Dans cet univers impitoyable, crasseux et violent, Muro fait tout pour bousculer l’ordre moral, mettant en scène viols, nécrophilie, bastons et meurtres du début à la fin du film. Le producteur et scénariste du film Roy Frumkes déclara lui-même : « Avec ce script, je voulais choquer toutes les communautés de la planète, et ce en toute démocratie. » C’est réussi.

Le plus étonnant dans toute cette histoire c’est que Street Trash est l’œuvre de jeunesse que Muro aurait bien aimé oublier. Très vite après sa sortie, il reniera littéralement le film et le considèrera comme “un péché de jeunesse”. Bizarre quand on connaît le succès de ce film toujours présent dans les esprits plus de trente ans après sa réalisation.
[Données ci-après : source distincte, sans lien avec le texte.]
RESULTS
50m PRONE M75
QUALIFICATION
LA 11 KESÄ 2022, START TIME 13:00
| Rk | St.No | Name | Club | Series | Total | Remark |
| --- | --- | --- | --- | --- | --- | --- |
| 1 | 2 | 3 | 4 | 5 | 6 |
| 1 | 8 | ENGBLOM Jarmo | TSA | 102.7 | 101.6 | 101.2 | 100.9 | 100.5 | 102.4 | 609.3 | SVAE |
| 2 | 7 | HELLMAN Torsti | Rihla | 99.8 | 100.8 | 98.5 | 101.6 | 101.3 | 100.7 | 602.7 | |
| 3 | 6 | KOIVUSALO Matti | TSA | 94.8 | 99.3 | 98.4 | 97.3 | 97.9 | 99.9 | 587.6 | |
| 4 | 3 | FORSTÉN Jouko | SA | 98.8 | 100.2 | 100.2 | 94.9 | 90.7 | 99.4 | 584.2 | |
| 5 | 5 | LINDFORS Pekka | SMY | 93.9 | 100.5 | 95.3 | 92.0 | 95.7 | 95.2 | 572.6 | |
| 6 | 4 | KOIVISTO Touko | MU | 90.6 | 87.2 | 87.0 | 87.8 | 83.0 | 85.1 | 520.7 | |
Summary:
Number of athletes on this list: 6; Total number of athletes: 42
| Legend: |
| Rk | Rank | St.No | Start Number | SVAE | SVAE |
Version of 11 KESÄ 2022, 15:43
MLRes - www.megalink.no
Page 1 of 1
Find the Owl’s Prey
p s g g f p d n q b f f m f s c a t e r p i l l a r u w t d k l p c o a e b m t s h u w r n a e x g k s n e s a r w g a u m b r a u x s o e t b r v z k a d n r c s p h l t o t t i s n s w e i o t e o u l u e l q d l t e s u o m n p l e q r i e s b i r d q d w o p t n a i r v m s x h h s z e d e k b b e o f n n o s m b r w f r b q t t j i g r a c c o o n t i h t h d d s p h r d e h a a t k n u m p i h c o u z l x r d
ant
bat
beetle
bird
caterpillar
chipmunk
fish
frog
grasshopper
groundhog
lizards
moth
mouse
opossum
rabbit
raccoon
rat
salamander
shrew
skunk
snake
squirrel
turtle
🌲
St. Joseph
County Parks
Les raisons de l’aversion du New-Yorkais pour son premier vrai travail de réalisateur sont obscures; lui-même se refusant à toute explication quant à l’abandon de son propre film. Beaucoup de théories ont circulé pour justifier ce déshéritement; la plus répandue étant que Jim Muro aurait emprunté des fonds à la mafia de la ville pour produire son film. À sa sortie, le gang se serait rendu compte que Muro les humiliait en les faisant passer pour des demeurés grotesques. Néanmoins, ils finiront par admettre que ce film à petit budget est un chef-d’oeuvre et décideront de laisser Muro en vie à condition qu’il ne réalise plus jamais aucun autre film. Raison pour laquelle ce dernier serait par la suite devenu Steadycam pour des grands films hollywoodiens et aurait disparu des radars en tant que réalisateur.

Voilà une grosse réussite du cinéma d’horreur burlesque issue de la scène underground des années 80 devenue l’enfant-terrible du genre. Une œuvre à la fois nihiliste, punk, provocante et jouissive. Dommage que ce soit l’unique oeuvre de ce réalisateur de génie mort-né.

 Street Trash est disponible dans une édition collector (Blu-ray et DVD) en version restaurée, chez ESC distribution.